Observable bound for Gaussian illumination

TL;DR

This paper introduces observable bounds for Gaussian illumination to optimize signal-to-noise ratio in target detection, demonstrating quantum and classical regimes with different measurement strategies and performance limits.

Contribution

It derives observable bounds for Gaussian illumination and compares quantum and classical measurement strategies, highlighting their performance and implementation challenges.

Findings

Quantum regime receiver outperforms other feasible receivers.

Observable bounds are achieved with mode-by-mode measurements.

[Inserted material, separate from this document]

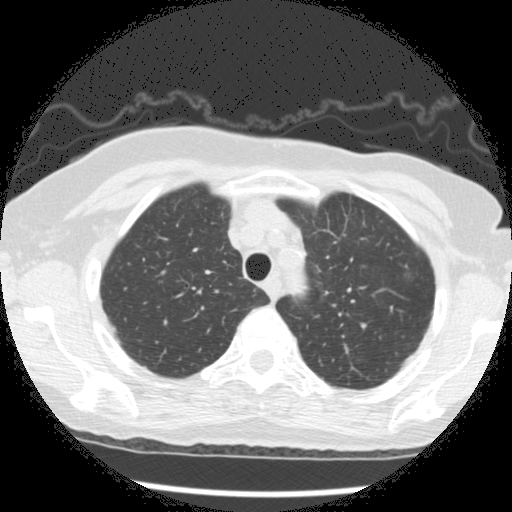
Axial slice from a low-dose chest CT screening exam; second screening round (one year after baseline); lung window (W 1500 / L -600 HU); 2.5 mm slice thickness; 120 kVp; slice 41 of 266 in the series; 512 × 512 image matrix, field of view 320 × 320 mm. Female participant, aged 73 years at enrolment. Former smoker at enrolment.
Expert reader's lesion annotation, bounding box <392,243,434,285> (left, top, right, bottom; pixels). The screening reader recorded 3 non-calcified nodules or masses ≥4 mm on this exam (left upper lobe, left upper lobe, left upper lobe); which of them this box marks is not recorded. Official screen result: positive, change unspecified: nodule(s) >= 4 mm or enlarging nodule(s), mass(es), or other non-specific abnormalities suspicious for lung cancer.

Classical regime receiver approaches the bound with photon number difference measurement.

Abstract

We propose observable bounds for Gaussian illumination to maximize the signal-to-noise ratio, which minimizes the discrimination error between the presence and absence of a low-reflectivity target using Gaussian states. The observable bounds are achieved with mode-by-mode measurements. In the quantum regime using a two-mode squeezed vacuum state, our observable receiver outperforms the other feasible receivers whereas it cannot approach the quantum Chernoff bound. The corresponding observable cannot be implemented with heterodyne detections due to the additional vacuum noise. In the classical regime using a thermal state, a receiver implemented with a photon number difference measurement approaches its bound regardless of the signal mean photon number, while it asymptotically approaches the classical bound in the limit of a huge idler mean photon number.